((

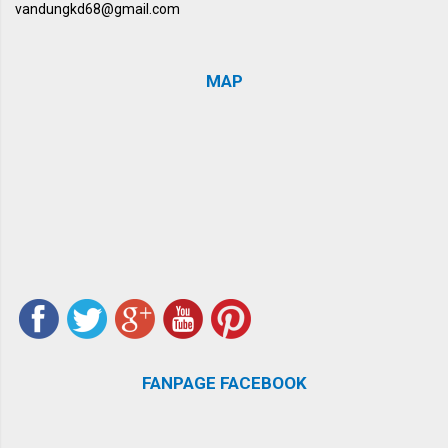
vandungkd68@gmail.com
MAP
FANPAGE FACEBOOK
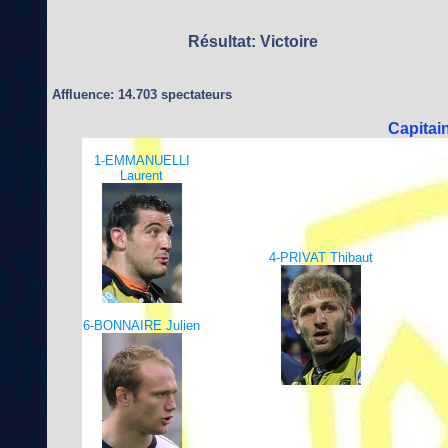
Résultat: Victoire
Affluence: 14.703 spectateurs
Capitai
1-EMMANUELLI
Laurent
4-PRIVAT Thibaut
6-BONNAIRE Julien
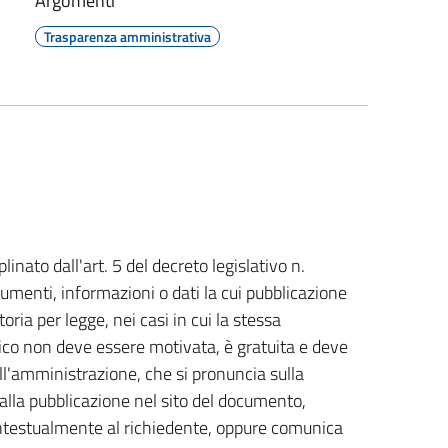
Argomenti
Trasparenza amministrativa
plinato dall'art. 5 del decreto legislativo n.
cumenti, informazioni o dati la cui pubblicazione
toria per legge, nei casi in cui la stessa
vico non deve essere motivata, è gratuita e deve
l'amministrazione, che si pronuncia sulla
alla pubblicazione nel sito del documento,
contestualmente al richiedente, oppure comunica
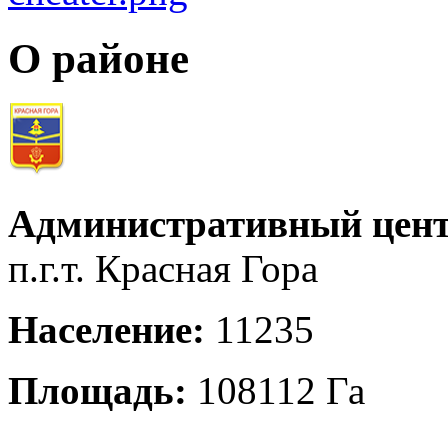
О районе
Административный цент
п.г.т. Красная Гора
Население:
11235
Площадь:
108112 Га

))

**Problem description**
All of the material above should be copied exactly, minus the pictures.

**Task answer**
vandungkd68@gmail.com
MAP
FANPAGE FACEBOOK
Résultat: Victoire
Affluence: 14.703 spectateurs
Capitai
1-EMMANUELLI
Laurent
4-PRIVAT Thibaut
6-BONNAIRE Julien
Argomenti
Trasparenza amministrativa
plinato dall'art. 5 del decreto legislativo n.
cumenti, informazioni o dati la cui pubblicazione
toria per legge, nei casi in cui la stessa
vico non deve essere motivata, è gratuita e deve
l'amministrazione, che si pronuncia sulla
alla pubblicazione nel sito del documento,
contestualmente al richiedente, oppure comunica
О районе
Административный цент
п.г.т. Красная Гора
Население:
11235
Площадь:
108112 Га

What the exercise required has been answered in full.